EXERCISE INPUT ::
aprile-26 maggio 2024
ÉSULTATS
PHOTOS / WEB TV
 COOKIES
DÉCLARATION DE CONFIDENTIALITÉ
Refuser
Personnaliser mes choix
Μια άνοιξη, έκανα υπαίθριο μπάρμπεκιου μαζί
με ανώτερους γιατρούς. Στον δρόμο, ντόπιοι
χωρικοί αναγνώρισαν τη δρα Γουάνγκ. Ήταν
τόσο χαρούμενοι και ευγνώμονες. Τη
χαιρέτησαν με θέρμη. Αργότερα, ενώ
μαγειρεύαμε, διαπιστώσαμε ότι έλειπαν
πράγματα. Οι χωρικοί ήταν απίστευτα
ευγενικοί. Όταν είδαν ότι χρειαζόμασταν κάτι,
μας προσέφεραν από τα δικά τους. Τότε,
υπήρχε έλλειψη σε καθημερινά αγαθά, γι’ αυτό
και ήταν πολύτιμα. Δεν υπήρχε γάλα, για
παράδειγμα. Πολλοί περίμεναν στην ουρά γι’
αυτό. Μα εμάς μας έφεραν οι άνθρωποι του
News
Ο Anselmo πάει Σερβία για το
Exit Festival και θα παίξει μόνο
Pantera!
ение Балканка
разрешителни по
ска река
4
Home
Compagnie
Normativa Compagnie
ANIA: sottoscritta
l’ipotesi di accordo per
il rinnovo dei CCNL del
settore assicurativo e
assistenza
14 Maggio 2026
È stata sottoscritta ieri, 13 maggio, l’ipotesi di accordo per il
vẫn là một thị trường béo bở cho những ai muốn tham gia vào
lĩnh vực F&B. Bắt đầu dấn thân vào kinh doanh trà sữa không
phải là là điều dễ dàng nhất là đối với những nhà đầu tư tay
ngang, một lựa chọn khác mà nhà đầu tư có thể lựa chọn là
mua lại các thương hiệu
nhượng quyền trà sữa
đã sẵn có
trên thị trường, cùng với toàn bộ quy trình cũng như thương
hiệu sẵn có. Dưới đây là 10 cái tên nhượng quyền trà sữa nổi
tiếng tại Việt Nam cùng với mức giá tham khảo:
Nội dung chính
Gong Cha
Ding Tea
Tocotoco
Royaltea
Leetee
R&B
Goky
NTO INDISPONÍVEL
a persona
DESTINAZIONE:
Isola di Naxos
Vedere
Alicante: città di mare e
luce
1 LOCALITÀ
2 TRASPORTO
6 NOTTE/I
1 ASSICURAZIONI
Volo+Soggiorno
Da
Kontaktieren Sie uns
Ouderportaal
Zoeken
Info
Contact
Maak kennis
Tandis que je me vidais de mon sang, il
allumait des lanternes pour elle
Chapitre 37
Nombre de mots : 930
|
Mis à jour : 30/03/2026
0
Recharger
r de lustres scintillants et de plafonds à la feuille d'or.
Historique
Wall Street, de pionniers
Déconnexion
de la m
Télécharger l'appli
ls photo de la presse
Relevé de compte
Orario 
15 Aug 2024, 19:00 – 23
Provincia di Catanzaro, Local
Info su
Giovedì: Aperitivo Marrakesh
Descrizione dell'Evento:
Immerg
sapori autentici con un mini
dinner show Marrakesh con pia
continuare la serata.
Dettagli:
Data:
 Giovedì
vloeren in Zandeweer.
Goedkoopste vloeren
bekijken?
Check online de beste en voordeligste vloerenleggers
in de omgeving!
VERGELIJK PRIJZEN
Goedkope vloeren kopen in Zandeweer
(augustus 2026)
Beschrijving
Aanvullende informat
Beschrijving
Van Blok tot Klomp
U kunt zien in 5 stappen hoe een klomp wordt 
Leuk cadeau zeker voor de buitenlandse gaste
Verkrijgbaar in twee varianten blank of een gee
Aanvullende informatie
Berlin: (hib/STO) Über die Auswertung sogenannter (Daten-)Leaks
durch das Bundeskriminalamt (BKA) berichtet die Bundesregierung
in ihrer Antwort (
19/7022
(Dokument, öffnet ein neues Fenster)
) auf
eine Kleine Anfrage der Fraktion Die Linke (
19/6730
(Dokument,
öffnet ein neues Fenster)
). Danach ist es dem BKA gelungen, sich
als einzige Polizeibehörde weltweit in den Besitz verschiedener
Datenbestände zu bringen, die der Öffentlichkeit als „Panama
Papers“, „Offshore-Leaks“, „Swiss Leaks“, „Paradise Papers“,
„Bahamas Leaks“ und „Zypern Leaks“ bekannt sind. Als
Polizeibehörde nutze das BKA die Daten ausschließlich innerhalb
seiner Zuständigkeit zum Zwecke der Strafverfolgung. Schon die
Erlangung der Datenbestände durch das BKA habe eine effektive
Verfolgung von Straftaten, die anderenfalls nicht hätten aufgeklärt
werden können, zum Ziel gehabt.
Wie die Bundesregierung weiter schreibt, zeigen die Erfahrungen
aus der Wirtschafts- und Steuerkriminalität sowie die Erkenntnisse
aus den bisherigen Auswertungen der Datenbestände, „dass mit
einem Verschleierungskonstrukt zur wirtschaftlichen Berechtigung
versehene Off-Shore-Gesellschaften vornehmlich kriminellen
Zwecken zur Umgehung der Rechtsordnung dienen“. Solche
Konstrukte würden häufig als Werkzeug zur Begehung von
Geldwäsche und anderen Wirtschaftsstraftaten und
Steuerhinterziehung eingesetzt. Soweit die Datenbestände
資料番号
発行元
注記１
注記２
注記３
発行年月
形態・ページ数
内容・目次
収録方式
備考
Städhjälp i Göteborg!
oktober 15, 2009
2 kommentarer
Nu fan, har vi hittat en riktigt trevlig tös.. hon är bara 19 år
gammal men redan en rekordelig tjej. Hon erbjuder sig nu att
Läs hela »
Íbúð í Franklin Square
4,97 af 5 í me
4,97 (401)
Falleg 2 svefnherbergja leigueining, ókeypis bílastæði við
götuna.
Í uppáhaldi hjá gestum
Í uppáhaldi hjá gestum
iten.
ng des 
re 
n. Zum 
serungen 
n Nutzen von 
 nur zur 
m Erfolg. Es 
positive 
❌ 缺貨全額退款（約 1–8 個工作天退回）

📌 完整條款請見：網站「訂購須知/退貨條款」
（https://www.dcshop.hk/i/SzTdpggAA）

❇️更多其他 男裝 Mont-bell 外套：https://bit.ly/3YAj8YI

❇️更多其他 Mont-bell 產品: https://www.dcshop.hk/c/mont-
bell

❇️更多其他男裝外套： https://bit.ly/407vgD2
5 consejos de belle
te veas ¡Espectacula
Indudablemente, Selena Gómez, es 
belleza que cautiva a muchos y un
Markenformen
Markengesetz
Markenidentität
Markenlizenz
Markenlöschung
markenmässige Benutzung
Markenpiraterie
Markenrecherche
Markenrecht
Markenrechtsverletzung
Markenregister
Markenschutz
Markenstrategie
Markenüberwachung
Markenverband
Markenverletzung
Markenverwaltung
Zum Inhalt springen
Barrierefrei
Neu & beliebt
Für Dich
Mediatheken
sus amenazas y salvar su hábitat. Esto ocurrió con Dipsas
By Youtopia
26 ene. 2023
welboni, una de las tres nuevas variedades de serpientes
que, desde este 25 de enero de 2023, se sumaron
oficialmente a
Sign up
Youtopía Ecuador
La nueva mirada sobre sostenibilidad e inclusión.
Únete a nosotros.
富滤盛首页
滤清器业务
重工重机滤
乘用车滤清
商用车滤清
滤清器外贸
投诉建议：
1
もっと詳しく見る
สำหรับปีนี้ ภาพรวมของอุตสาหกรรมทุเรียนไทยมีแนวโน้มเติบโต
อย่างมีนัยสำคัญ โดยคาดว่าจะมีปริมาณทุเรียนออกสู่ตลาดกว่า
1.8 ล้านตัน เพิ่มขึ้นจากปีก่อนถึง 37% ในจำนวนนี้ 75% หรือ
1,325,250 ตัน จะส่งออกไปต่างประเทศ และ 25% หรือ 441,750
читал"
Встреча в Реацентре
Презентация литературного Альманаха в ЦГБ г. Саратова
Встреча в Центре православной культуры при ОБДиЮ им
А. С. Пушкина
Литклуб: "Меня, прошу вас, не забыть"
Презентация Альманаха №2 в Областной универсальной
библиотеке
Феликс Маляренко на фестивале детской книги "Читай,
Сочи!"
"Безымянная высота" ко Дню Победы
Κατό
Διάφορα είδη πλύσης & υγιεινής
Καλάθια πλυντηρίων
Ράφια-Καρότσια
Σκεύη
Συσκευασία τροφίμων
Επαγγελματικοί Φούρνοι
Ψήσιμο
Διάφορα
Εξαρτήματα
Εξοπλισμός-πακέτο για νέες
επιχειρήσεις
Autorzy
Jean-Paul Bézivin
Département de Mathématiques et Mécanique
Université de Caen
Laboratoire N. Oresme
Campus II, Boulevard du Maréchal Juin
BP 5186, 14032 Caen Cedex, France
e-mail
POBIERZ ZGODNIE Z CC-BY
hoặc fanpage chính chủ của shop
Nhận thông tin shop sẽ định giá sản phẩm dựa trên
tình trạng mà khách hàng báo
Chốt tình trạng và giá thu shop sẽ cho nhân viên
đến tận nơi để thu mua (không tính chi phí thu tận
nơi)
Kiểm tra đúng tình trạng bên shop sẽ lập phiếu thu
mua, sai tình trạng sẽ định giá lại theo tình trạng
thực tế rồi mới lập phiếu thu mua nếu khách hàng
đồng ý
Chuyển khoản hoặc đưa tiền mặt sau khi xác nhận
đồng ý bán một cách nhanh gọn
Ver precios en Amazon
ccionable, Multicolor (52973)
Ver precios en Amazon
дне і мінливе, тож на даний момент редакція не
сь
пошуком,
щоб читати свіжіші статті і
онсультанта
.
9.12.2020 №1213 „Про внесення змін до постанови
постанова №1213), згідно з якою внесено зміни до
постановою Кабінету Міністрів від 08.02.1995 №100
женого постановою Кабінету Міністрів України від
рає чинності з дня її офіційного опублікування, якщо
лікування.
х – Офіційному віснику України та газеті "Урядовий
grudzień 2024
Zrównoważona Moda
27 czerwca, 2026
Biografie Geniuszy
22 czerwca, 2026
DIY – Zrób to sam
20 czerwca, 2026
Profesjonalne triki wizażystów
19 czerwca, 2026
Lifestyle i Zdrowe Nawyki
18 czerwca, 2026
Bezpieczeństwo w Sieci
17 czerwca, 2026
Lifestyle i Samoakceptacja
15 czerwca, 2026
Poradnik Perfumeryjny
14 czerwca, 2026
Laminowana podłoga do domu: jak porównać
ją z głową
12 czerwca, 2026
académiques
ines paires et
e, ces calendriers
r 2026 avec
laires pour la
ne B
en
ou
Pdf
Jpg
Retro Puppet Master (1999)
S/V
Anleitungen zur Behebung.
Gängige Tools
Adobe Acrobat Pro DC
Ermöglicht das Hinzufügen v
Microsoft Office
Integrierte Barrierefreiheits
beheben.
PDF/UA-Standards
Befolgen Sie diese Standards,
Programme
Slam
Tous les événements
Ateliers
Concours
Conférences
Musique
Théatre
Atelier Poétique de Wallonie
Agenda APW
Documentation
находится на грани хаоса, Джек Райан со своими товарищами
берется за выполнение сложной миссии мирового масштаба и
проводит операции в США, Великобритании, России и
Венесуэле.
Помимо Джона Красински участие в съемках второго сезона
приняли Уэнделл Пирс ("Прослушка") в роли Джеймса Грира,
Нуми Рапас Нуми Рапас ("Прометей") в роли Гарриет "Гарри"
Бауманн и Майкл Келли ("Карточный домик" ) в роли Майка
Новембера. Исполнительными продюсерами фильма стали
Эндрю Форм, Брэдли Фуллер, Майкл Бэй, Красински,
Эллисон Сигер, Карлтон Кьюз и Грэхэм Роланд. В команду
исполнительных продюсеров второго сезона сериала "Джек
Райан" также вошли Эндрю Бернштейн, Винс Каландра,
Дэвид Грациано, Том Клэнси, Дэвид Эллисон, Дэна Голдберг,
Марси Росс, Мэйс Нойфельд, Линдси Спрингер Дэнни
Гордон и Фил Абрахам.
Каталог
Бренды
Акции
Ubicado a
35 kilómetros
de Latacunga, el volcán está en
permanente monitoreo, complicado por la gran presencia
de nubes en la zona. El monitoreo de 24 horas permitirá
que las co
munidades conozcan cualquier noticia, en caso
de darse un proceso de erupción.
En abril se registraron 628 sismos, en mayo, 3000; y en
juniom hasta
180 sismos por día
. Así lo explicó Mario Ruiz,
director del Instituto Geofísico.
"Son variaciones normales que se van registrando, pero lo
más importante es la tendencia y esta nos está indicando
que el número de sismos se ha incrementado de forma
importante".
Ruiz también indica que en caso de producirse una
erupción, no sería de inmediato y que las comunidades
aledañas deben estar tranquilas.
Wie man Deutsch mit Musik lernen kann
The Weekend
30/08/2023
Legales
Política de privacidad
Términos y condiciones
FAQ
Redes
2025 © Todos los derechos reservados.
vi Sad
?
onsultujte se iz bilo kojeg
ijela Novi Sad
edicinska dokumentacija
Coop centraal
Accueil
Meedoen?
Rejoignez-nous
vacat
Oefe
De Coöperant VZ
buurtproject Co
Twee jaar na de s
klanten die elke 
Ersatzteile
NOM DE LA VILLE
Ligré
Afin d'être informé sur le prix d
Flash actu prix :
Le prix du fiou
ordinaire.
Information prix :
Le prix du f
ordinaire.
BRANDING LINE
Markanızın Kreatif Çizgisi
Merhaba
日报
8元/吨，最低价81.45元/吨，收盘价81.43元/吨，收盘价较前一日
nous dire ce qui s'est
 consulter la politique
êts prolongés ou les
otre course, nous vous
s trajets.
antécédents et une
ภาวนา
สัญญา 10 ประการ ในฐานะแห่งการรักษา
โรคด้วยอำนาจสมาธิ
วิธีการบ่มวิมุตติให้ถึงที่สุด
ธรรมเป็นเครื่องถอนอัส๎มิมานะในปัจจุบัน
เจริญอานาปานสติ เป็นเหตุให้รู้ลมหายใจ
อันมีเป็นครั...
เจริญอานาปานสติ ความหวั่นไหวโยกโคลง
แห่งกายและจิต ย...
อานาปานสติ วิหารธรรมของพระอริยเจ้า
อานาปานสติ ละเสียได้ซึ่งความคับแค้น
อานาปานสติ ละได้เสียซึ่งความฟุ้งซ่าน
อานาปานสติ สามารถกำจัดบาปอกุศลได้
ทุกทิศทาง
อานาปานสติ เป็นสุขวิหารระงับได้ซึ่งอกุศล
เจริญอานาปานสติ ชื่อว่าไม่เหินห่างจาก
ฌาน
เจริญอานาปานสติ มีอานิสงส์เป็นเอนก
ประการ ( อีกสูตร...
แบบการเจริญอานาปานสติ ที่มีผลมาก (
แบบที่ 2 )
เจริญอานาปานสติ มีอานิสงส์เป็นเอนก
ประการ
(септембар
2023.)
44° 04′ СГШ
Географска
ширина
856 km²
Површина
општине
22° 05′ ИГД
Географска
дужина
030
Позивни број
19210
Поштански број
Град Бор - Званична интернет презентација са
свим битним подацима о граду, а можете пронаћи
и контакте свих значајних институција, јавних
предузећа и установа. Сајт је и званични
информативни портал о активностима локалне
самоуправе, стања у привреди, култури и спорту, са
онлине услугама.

WHAT TO DO :: Print, without alteration, only the lines above between the one holding "te veas ¡Espectacula" and the one holding "Markenstrategie", inclusive.

WRITTEN ANSWER ::
te veas ¡Espectacula
Indudablemente, Selena Gómez, es 
belleza que cautiva a muchos y un
Markenformen
Markengesetz
Markenidentität
Markenlizenz
Markenlöschung
markenmässige Benutzung
Markenpiraterie
Markenrecherche
Markenrecht
Markenrechtsverletzung
Markenregister
Markenschutz
Markenstrategie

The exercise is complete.